The first paper under this heading was presented by Dr Michelle Remond on behalf of Dr Francois Moutou who was unable to attend. The paper describes the different models which have been used to help decision-making during FMD epidemics (Appendix 13). Prior to the UK 2001 epidemic a few models had been used for operational purposes during epidemics, however, the majority had been used as training tools. The UK 2001 epidemic stimulated the development of new models, including deterministic differential equation models, detailed microsimulation models and stochastic/deterministic models. In the paper these were compared using information from publications and their strengths and weaknesses as decision support tools were reviewed.
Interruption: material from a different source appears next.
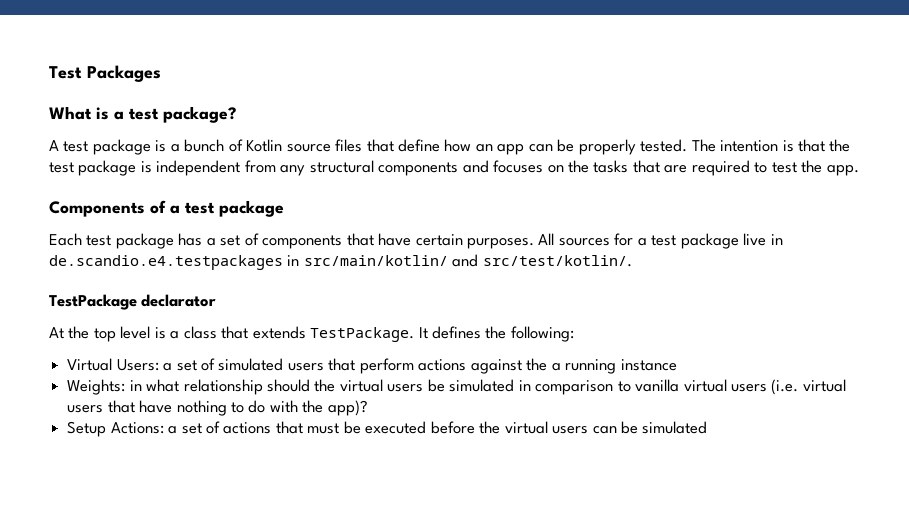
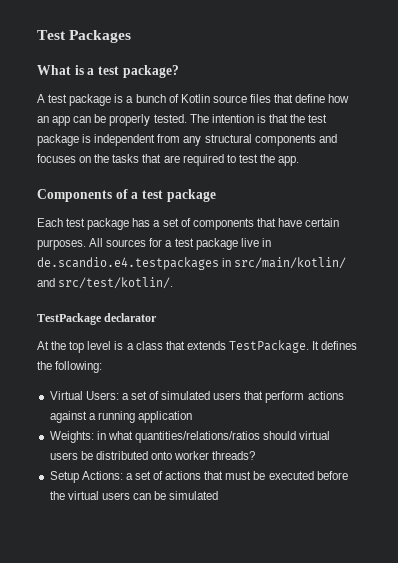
[526,358,548,371] the -> (87, 417) none
[620,359,677,371] instance -> [137,411,192,423] application
[183,379,846,395] [67,400,368,416] relationship should the virtual users be simulated in comparison to vanilla virtual users (i.e. virtual users that have nothing to do with the app)? -> [134,431,331,443] [49,451,256,460] quantities/relations/ratios should virtual users be distributed onto worker threads?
Models had a major influence on the introduction of novel disease control strategies in the UK during the early stages of the 2001 epidemic even though the parameters on which they were based were collected during the 1967-68 UK epidemic when farming conditions were very different. During the course of the 2001 UK epidemic when contemporary data became available the models were refined and improved.

Following this presentation, Dr Michael Thrusfield reviewed the history of the development of models in the field of biology. He informed the audience that the polarisation of views between the quantifiers and non-quantifiers about the appropriateness of models seen during the UK 2001 epidemic was not new as a similar debate occurred when models were first introduced several centuries ago. He described the different types of models and the approaches, deductive or inductive, used for their development. Models can be used for retrospective or present-time analysis or for future prediction. Clearly, the value of models is dependent on the accuracy of the input data. Satisfying that requirement is most challenging for predictive models. In the context of the application of models to FMD, Dr Thrusfield underlined the difficulty of modelling the evolution of the epidemic due to the complexity of farm management systems and differences between livestock species in respect to their susceptibility and amplification of virus.